→ WORK ITEM
Show each line below that contains the word "value". Case counts.

→ DATASET ENTRIES
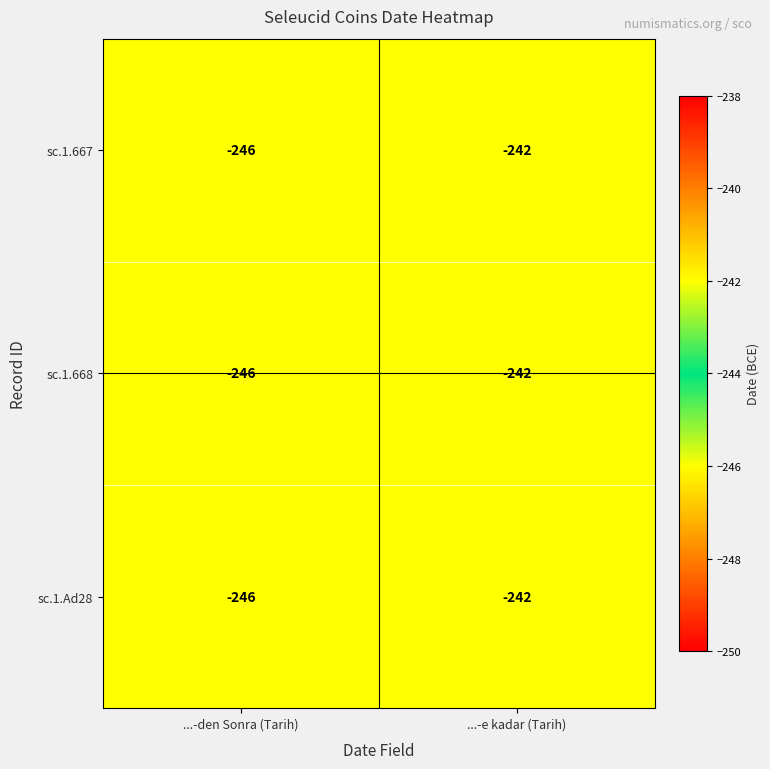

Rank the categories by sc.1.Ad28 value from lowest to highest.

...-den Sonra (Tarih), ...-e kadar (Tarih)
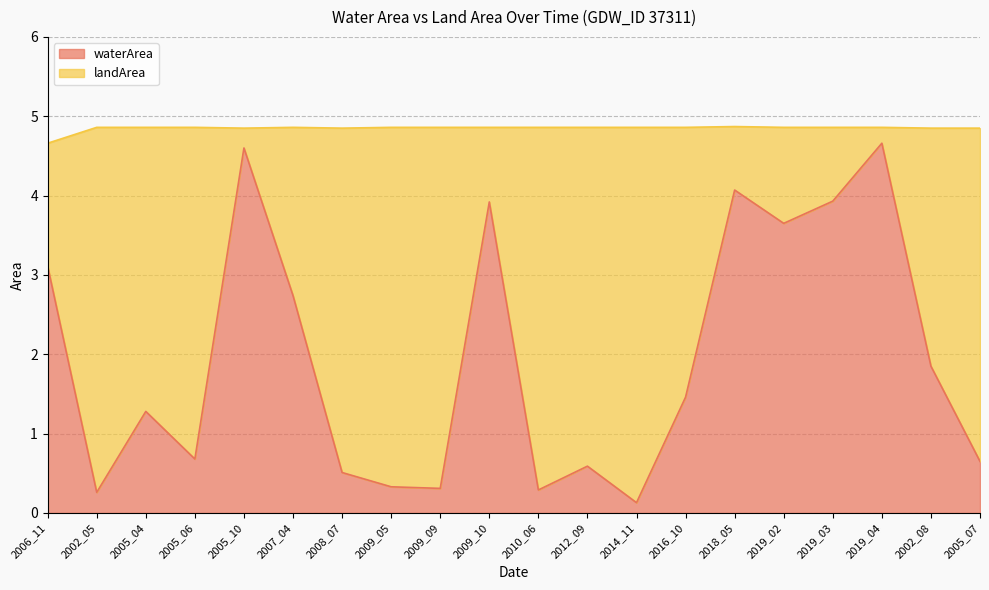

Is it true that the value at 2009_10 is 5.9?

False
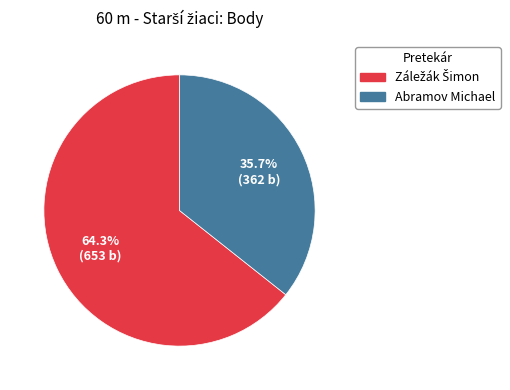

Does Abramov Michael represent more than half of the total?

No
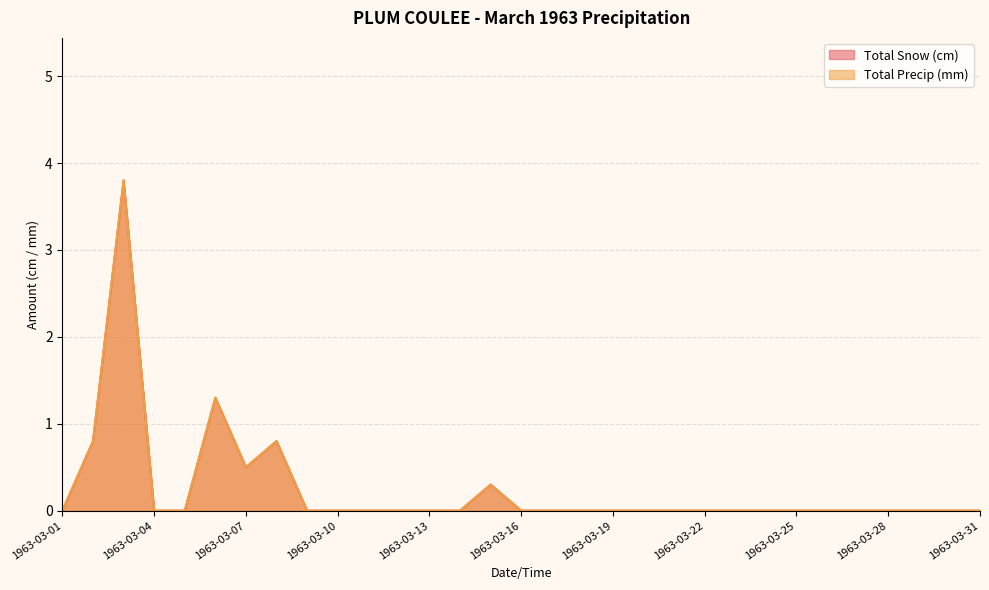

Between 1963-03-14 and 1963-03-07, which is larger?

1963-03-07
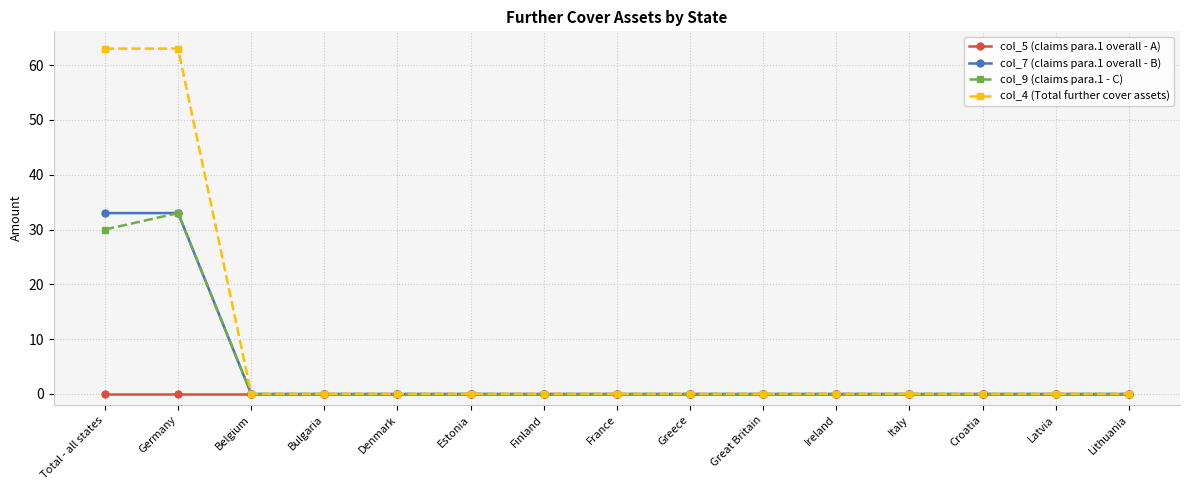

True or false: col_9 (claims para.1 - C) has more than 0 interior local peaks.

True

...

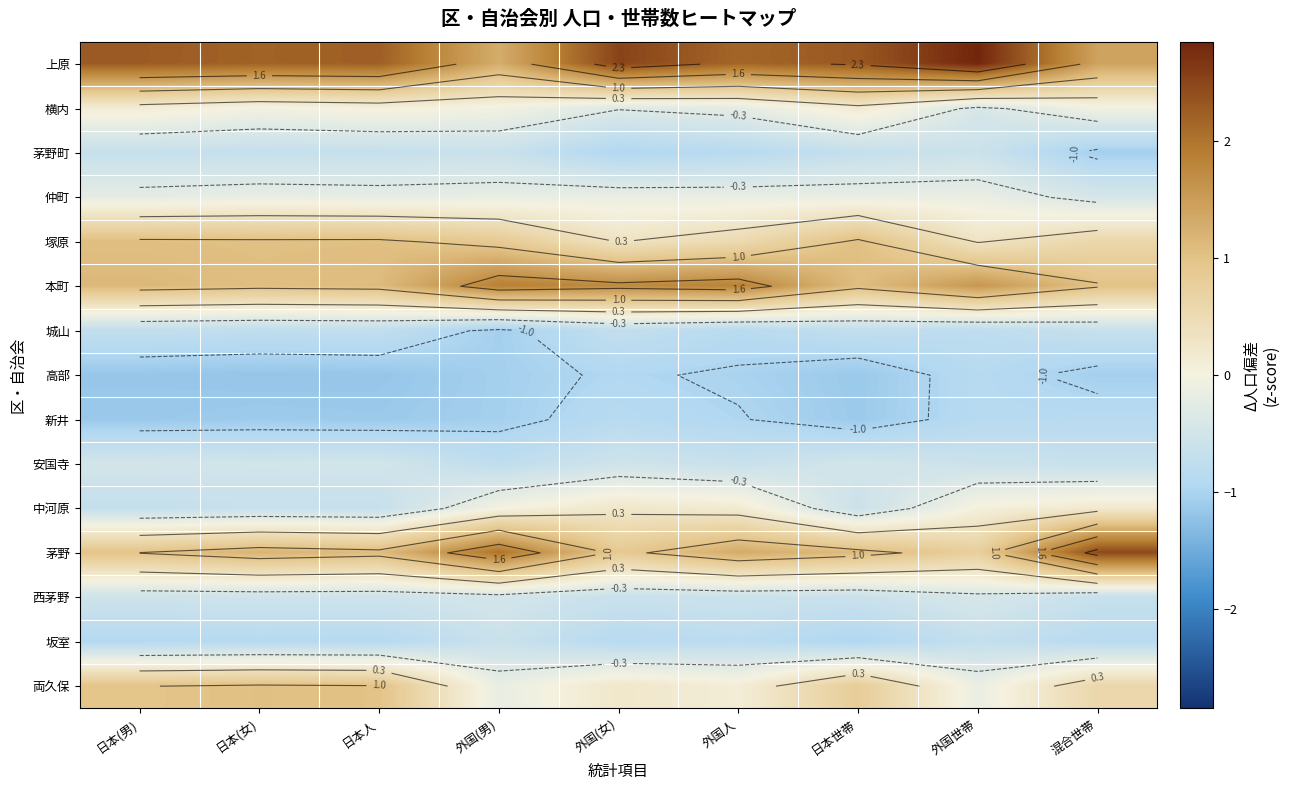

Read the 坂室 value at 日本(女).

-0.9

---

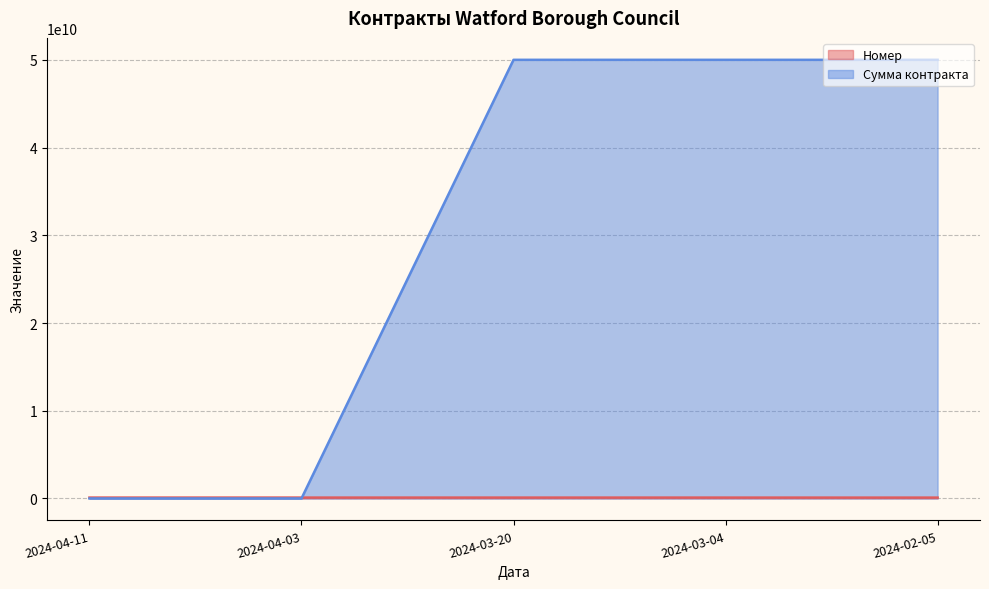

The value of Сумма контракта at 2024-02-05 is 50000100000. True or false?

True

→ YOUR SOLUTION
Rank the categories by sc.1.Ad28 value from lowest to highest.
Is it true that the value at 2009_10 is 5.9?
Read the 坂室 value at 日本(女).
The value of Сумма контракта at 2024-02-05 is 50000100000. True or false?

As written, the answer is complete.